M.D. numero 29, 12 ottobre 2005

Trial
Betabloccanti e metabolismo glucidico: evidenze dagli studi clinici
di Livia Tonti

Non tutti i betabloccanti interferiscono con il metabolismo glucidico. Dagli studi GEMINI e COMET, per esempio, emergono dati rassicuranti relativamente all’impiego di carvedilolo

L'utilizzo dei betabloccanti nel paziente diabetico o insulino-resistente è stato finora considerato con estrema cautela a causa della tendenza di questi farmaci a innalzare i livelli glicemici. I più recenti studi stanno tuttavia rivelando come questo effetto non sia condiviso da tutti i farmaci di questa classe, suggerendo come tali composti potrebbero non essere preclusi a questi pazienti quando si scelga un farmaco che abbia dimostrato di non interferire con il metabolismo glucidico.
Tali tematiche sono state argomento di approfondimento nel corso di recenti congressi di cardiologia, primi fra tutti il congresso dell’Associazione Nazionale Medici Cardiologi Ospedalieri (Firenze, 1-4 giugno 2005) e l’Heart Failure (Lisbona, 11-14 giugno 2005), in cui sono stati discussi i risultati dello studio GEMINI, di confronto tra carvedilolo e metoprololo in pazienti ipertesi diabetici, e le evidenze provenienti dallo studio COMET, che aveva confrontato gli stessi due betabloccanti in pazienti con scompenso cardiaco.

Diabete: differenze fra betabloccanti


Lo studio GEMINI (The Glycemic Effects in Diabetes Mellitus: Carvedilol-Metoprolol Comparison in Hypertensives) (JAMA 2004; 292: 2227-36) ha confrontato gli effetti di carvedilolo (6.25-25 mg bid) e metoprololo (50-200 mg bid) sul controllo glicemico in 1235 pazienti ipertesi con diabete ben controllato (emoglobina glicata - HbA1c - media al basale: 7.2%).

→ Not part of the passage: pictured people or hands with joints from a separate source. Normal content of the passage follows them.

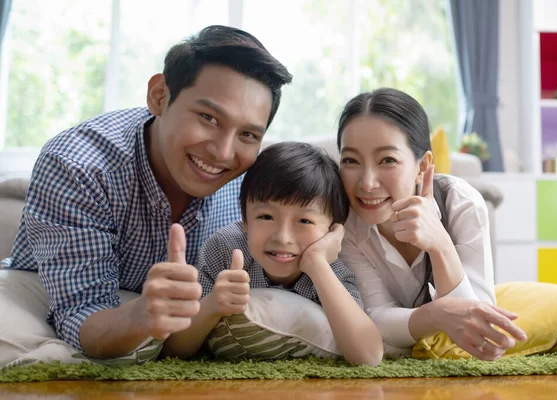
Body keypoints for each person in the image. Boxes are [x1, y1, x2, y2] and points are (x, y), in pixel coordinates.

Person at [0, 25, 292, 359]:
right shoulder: (79, 165)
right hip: (47, 301)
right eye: (208, 117)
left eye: (248, 134)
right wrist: (142, 314)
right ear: (159, 96)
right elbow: (81, 313)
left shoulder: (253, 180)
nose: (223, 152)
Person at [336, 88, 527, 361]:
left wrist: (440, 245)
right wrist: (436, 315)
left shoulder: (461, 203)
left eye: (387, 160)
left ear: (423, 166)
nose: (367, 183)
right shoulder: (346, 223)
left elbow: (480, 328)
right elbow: (373, 317)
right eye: (351, 161)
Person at [161, 142, 384, 366]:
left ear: (333, 230)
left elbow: (369, 356)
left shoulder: (332, 270)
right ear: (245, 220)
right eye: (266, 217)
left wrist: (316, 264)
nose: (282, 237)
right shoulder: (225, 250)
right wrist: (212, 305)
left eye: (305, 220)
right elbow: (174, 350)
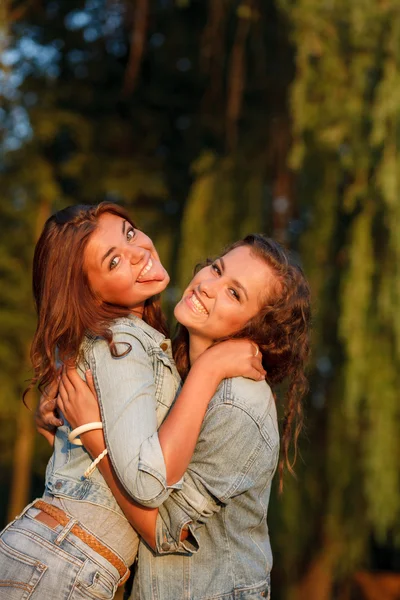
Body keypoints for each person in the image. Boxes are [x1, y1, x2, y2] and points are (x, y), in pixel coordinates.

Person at [0, 203, 265, 600]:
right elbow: (146, 483)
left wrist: (83, 432)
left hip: (61, 556)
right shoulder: (121, 342)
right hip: (63, 560)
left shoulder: (138, 342)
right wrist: (210, 369)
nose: (138, 250)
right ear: (89, 291)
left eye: (128, 233)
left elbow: (99, 475)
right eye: (114, 261)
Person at [53, 233, 311, 600]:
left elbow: (163, 531)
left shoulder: (238, 403)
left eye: (234, 293)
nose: (208, 286)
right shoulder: (176, 372)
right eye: (217, 270)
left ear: (257, 330)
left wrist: (93, 432)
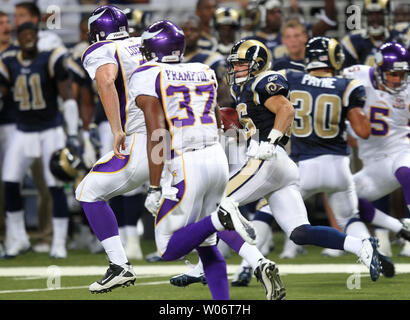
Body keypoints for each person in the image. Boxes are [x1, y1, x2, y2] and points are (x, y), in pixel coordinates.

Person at [168, 39, 384, 295]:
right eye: (234, 65)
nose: (235, 70)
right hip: (281, 165)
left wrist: (270, 142)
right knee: (301, 233)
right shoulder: (245, 89)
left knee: (216, 207)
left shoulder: (263, 80)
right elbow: (252, 121)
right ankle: (360, 246)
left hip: (267, 159)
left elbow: (286, 109)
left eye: (241, 64)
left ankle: (233, 264)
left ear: (257, 64)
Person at [130, 19, 257, 300]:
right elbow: (219, 120)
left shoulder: (147, 74)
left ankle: (219, 219)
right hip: (216, 156)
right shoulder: (203, 69)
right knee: (207, 247)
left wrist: (154, 186)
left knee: (166, 248)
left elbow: (157, 131)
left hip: (186, 161)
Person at [74, 5, 151, 293]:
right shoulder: (143, 43)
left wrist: (116, 128)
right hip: (174, 137)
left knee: (87, 191)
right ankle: (252, 260)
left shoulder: (100, 50)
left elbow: (106, 81)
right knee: (204, 206)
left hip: (142, 139)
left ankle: (120, 265)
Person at [0, 22, 79, 258]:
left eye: (32, 34)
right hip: (23, 130)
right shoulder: (8, 60)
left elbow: (67, 95)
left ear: (38, 37)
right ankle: (18, 239)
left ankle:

Mentre il trattamento con carvedilolo non è risultato avere effetti sulla HbA1c (variazione media rispetto al basale: 0.02%), tale parametro è stato significativamente influenzato dal metoprololo (0.15% rispetto al basale; p<0.001).
Il trattamento con carvedilolo è risultato avere effetti più favorevoli di metoprololo sui parametri metabolici considerati (figura 1). Ha inoltre abbandonato lo studio per un peggioramento del controllo glicemico un numero maggiore di pazienti del gruppo metoprololo (2.2% vs 0.6%; p=0.04).
Risultati tranquillizzanti sull’utilizzo di carvedilolo rispetto a metoprololo nei confronti del diabete sono provenuti anche dallo studio COMET (Carvedilol or Metoprolol European Trial), in pazienti con scompenso cardiaco. Il COMET è stato il primo studio di confronto testa a testa tra due betabloccanti ad aver avuto come endpoint la mortalità e aveva dimostrato la superiorità di carvedilolo rispetto a metoprololo tartrato nel ridurre questo endpoint (RRR di mortalità: 17%; p=0.0017) in oltre 3000 pazienti con insufficienza cardiaca.
I risultati sull’insorgenza di nuovi casi di diabete hanno mostrato un’incidenza significativamente minore nel gruppo carvedilolo rispetto a metoprololo per quel che riguarda questa grave patologia e di eventi avversi ad essa correlati (RRR: -22%; p=0.04) (Lancet 2003; 362: 7-13; Torp-Pedersen, oral presentation at Heart Failure 2005), suggerendo come carvedilolo non influisca negativamente sulla tolleranza al glucosio neanche in questi pazienti con malattia cardiovascolare avanzata.
Tali risultati potrebbero essere legati all’antagonismo da parte di carvedilolo nei confronti del recettore alfa1 adrenergico, oltre che beta1 e beta2, e all’azione antiossidante, caratteristiche non condivise dagli altri bloccanti beta1-selettivi come metoprololo.